For six years, we have run a deficit budget ... that’s the old way and we can’t do it any more. For years we’ve resisted change ... we can’t do that any more. We’ve got complex structures and processes, we are more bureaucratic than the bureaucracy. We can’t do that any more.
Frontline services have had their resources cut, we can’t do that any more. We must invest in developing the most efficient and most effective services that meet the needs of our clients.
We haven’t always shown courage in making decisions about the future of Vision Australia. We can’t do that any more either. We have to face the challenges head on and dare to be a different organisation.
The good news is that we’re preparing for that future. We've got a new Chief Executive, Ron Hooton, who is up for the challenge of turning off some of the old things and getting on with the new. We all have a responsibility to shape the future and ensure we operate a sustainable organisation. We have to be sustainable culturally, professionally and financially to offer the supports that our clients choose to participate both socially and economically in the community.
Find out more about who we are: A quick guide to Vision Australia (Word, 216KB)
From July 19 to August 2 2013 we held 15 forums across 12 of our locations to gather as much information as possible to understand current perceptions and what is expected of Vision Australia in the future.
Forums were held in Geelong, Bendigo, Kensington, Mildura, Enfield, Wollongong, Newcastle, Albury, Canberra, Brisbane, Maroochydore and Coorparoo.
An online ‘Have Your Say’ forum was also run to let all of our community have an input into the strategic planning process.
More than 500 participants gave their feedback to a series of questions. The participant group was made up of:
- 38% clients
- 7% parents or caregivers
- 30% staff
- 13% volunteers
- 10% local community
- 2% other
The top five issues identified most frequently by participants in the consultation forums were:
Download the full report on the results from the strategic planning forum (Word, 191KB)
- Accessible equipment – Participants viewed accessible equipment as being the most important service that Vision Australia provides. And one that they would be happy to purchase under a consumer-directed model. Participants also told us that they want up-to-date information and service at a competitive price.
- Awareness of our services – participants felt that public awareness of the services that Vision Australia provides within the community is generally very low, which has directly contributed to a reduction in the number of clients being referred to the organisation.
- Community partnerships – consumer-directed funding and service models mean that Vision Australia has to develop purposeful partnerships with various allied health professionals and service providers. This would allow Vision Australia to remain competitive in a growing market, while also extending reach to rural and regional areas.

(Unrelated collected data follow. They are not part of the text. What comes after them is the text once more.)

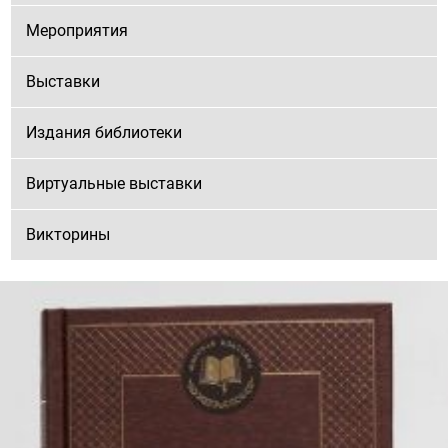
Мероприятия
Выставки
Издания библиотеки
Виртуальные выставки
Викторины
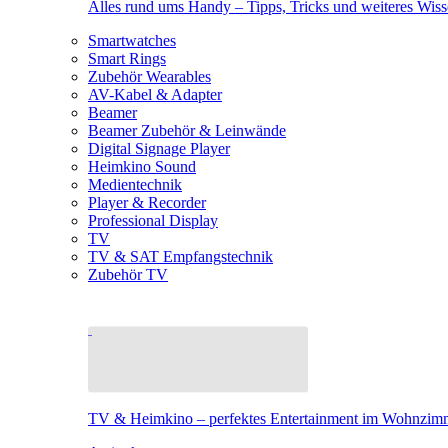
Alles rund ums Handy – Tipps, Tricks und weiteres Wis
Smartwatches
Smart Rings
Zubehör Wearables
AV-Kabel & Adapter
Beamer
Beamer Zubehör & Leinwände
Digital Signage Player
Heimkino Sound
Medientechnik
Player & Recorder
Professional Display
TV
TV & SAT Empfangstechnik
Zubehör TV
TV & Heimkino – perfektes Entertainment im Wohnzim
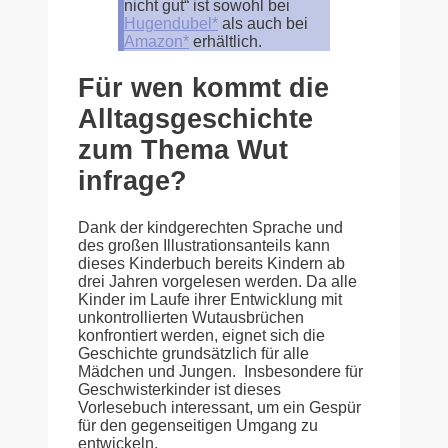
nicht gut“ ist sowohl bei
Hugendubel*
als auch bei
Amazon*
erhältlich.
Für wen kommt die
Alltagsgeschichte
zum Thema Wut
infrage?
Dank der kindgerechten Sprache und
des großen Illustrationsanteils kann
dieses Kinderbuch bereits Kindern ab
drei Jahren vorgelesen werden. Da alle
Kinder im Laufe ihrer Entwicklung mit
unkontrollierten Wutausbrüchen
konfrontiert werden, eignet sich die
Geschichte grundsätzlich für alle
Mädchen und Jungen. Insbesondere für
Geschwisterkinder ist dieses
Vorlesebuch interessant, um ein Gespür
für den gegenseitigen Umgang zu
entwickeln.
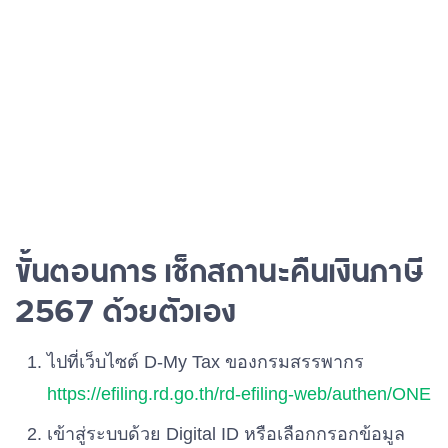
ขั้นตอนการ เช็กสถานะคืนเงินภาษี
2567 ด้วยตัวเอง
ไปที่เว็บไซต์ D-My Tax ของกรมสรรพากร
https://efiling.rd.go.th/rd-efiling-web/authen/ONE
เข้าสู่ระบบด้วย Digital ID หรือเลือกกรอกข้อมูล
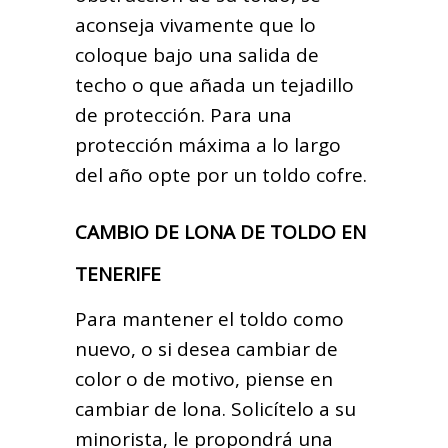
aconseja vivamente que lo
coloque bajo una salida de
techo o que añada un tejadillo
de protección. Para una
protección máxima a lo largo
del año opte por un toldo cofre.
CAMBIO DE LONA DE TOLDO EN
TENERIFE
Para mantener el toldo como
nuevo, o si desea cambiar de
color o de motivo, piense en
cambiar de lona. Solicítelo a su
minorista, le propondrá una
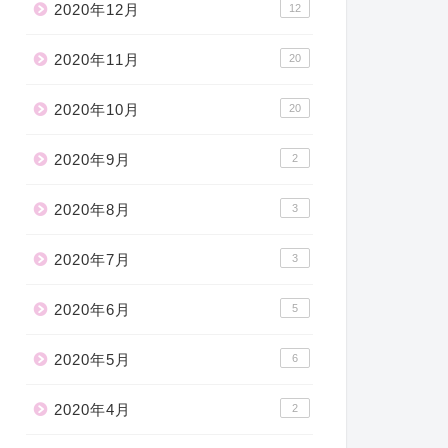
2020年12月
12
2020年11月
20
2020年10月
20
2020年9月
2
2020年8月
3
2020年7月
3
2020年6月
5
2020年5月
6
2020年4月
2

- Streamlined processes – participants said Vision Australia business processes were cumbersome, time-wasting and bureaucratic and had to be streamlined. This has a negative impact on the client experience. Excessive bureaucracy increased waiting times, making it difficult for clients to access and navigate the services available within Vision Australia.
- Client-focused - participants in the forums felt that Vision Australia needs to adopt a client-focused approach that is based on clients’ needs rather than the limits of Vision Australia’s service capability.